A bunion (hallux valgus) is a bony enlargement at the base of the big toe which can cause pain and discomfort. Bunions can be a result of wearing tight fitting, confining shoes or in some cases a family history. Bunions are more commonly experienced by women.
There are a number of non-surgical treatments for bunions including medication, orthotics or wearing comfortable footwear.
If non-surgical treatments are unsuccessful the surgeon may recommend a bunion surgery.
It is important for patients to be in the best possible overall health prior to surgery.
Patients and their healthcare team can take several actions before and after surgery to reduce the risks of complications.
- Medication: patients should inform their surgeon of what medication they are on. The surgeon will review and decide if any of these need to be stopped before the procedure.
- Diet: in the weeks before surgery eat a balanced diet as this can help the healing process.
- Smoking: to reduce the risk of infection, patients who smoke will be asked to stop smoking for one month before and after the operation.
- Blood clots: to reduce the risk of developing a blood clot in the legs or lungs, a number of recommendations will be given to patients in advance of surgery.
- Infection: for patients who have signs or symptoms of an infection, such as a chest or urinary infection in the days prior to surgery, the surgeon should be informed. The surgeon will also need to be advised of a rash or flare-up of psoriasis or eczema around the hip area or a leg ulcer. For patients who have a history of MRSA/VRE or have been in contact with someone with MRSA/VRE, the Healthcare team should be informed.
- Exercise: it is important to be as fit as possible before the procedure, as it will make recovery much faster.
The surgeon and anaesthetist will discuss the options for anaesthesia with the patient, as well as the risks and benefits associated with each.

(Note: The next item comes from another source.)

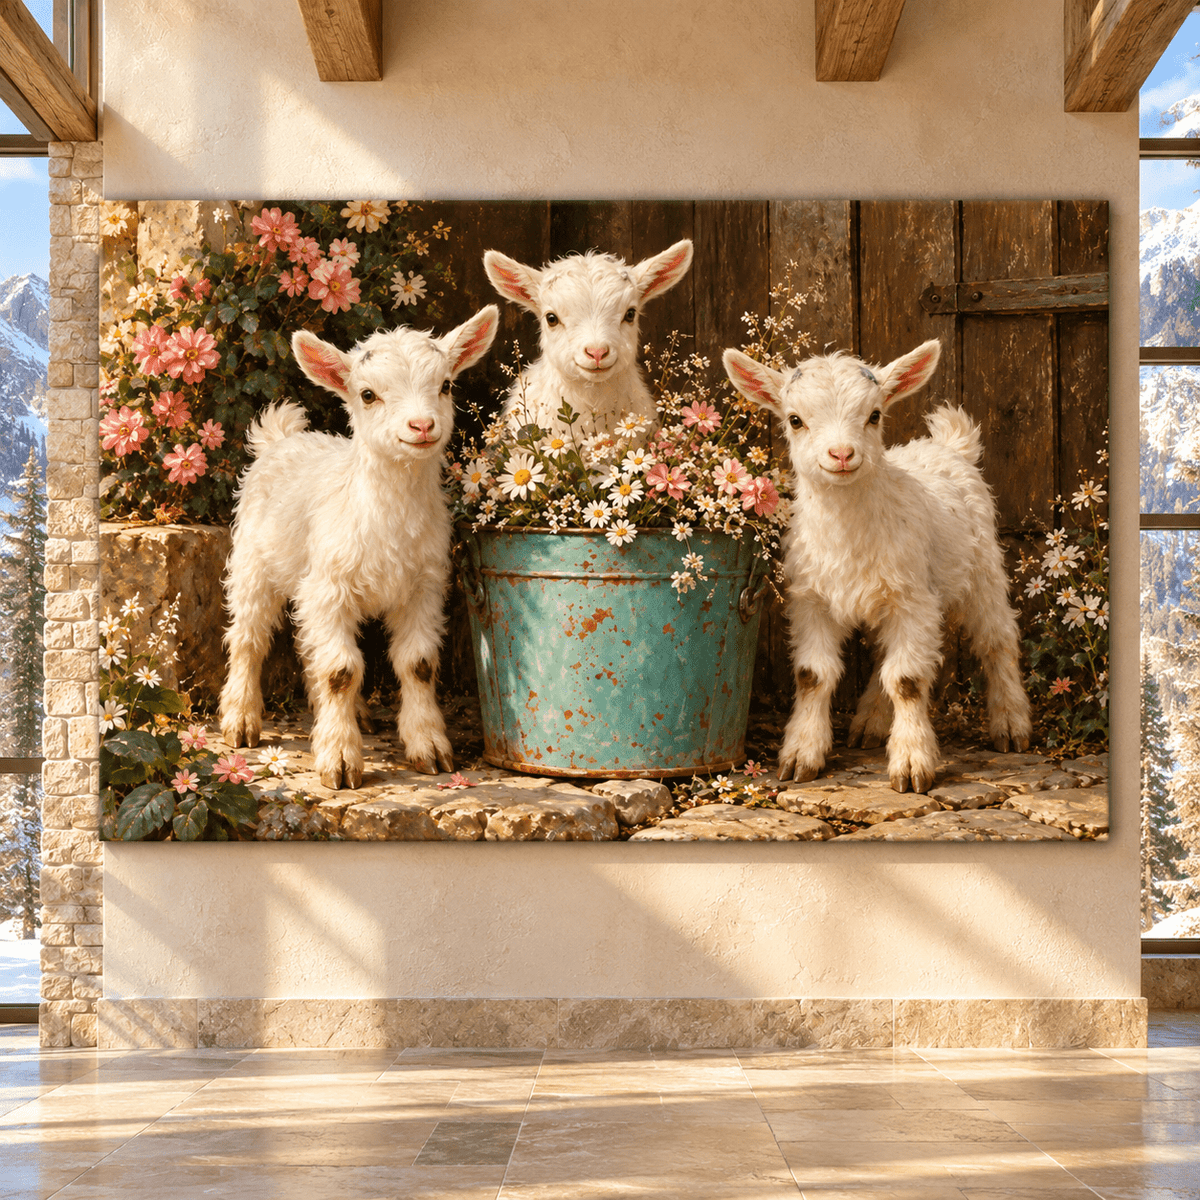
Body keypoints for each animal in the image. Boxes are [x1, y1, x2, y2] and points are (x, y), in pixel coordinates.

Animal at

There are different types of bunion surgery depending on the severity of your bunion. These include the removal of the protruding bone or in more severe cases the bone can be broken and the toe realigned into the correct position. The surgeon will decide the type of surgery that suits a patient’s individual needs.
The majority of patients have this procedure as a day case and will return home the same day.

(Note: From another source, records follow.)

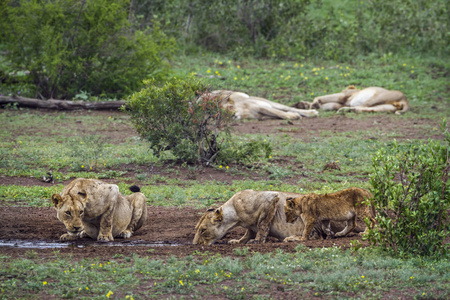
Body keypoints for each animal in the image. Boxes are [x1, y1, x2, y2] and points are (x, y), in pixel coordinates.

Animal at [192, 190, 354, 246]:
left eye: (203, 230)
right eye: (197, 228)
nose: (194, 244)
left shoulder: (270, 199)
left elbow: (263, 225)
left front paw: (257, 241)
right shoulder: (250, 225)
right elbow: (248, 232)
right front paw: (238, 241)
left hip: (308, 213)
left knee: (316, 236)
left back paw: (292, 238)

- After surgery, patients will stay in the recovery room or one to two hours before being discharged home.
- After the procedure the patient’s leg will likely be elevated to keep it from moving.
- It is to be expected that there will be some pain and discomfort after surgery. Patients will be given pain medication in hospital and will be sent home with a prescription for pain medication.
- Patients should organise for someone to drive them home from the hospital and stay with them for at least the first night.
- After their surgery, patients will likely need to wear a surgical foot or boot and use crutches for four to six weeks. Your surgeon will provide instructions about your recovery and rehabilitation.
- Patients will be given an appointment to attend the dressing clinic two weeks after surgery.
- Patients will be given an appointment to attend their surgeon four to six weeks post-op.
- Patients may typically require a follow-up x-ray.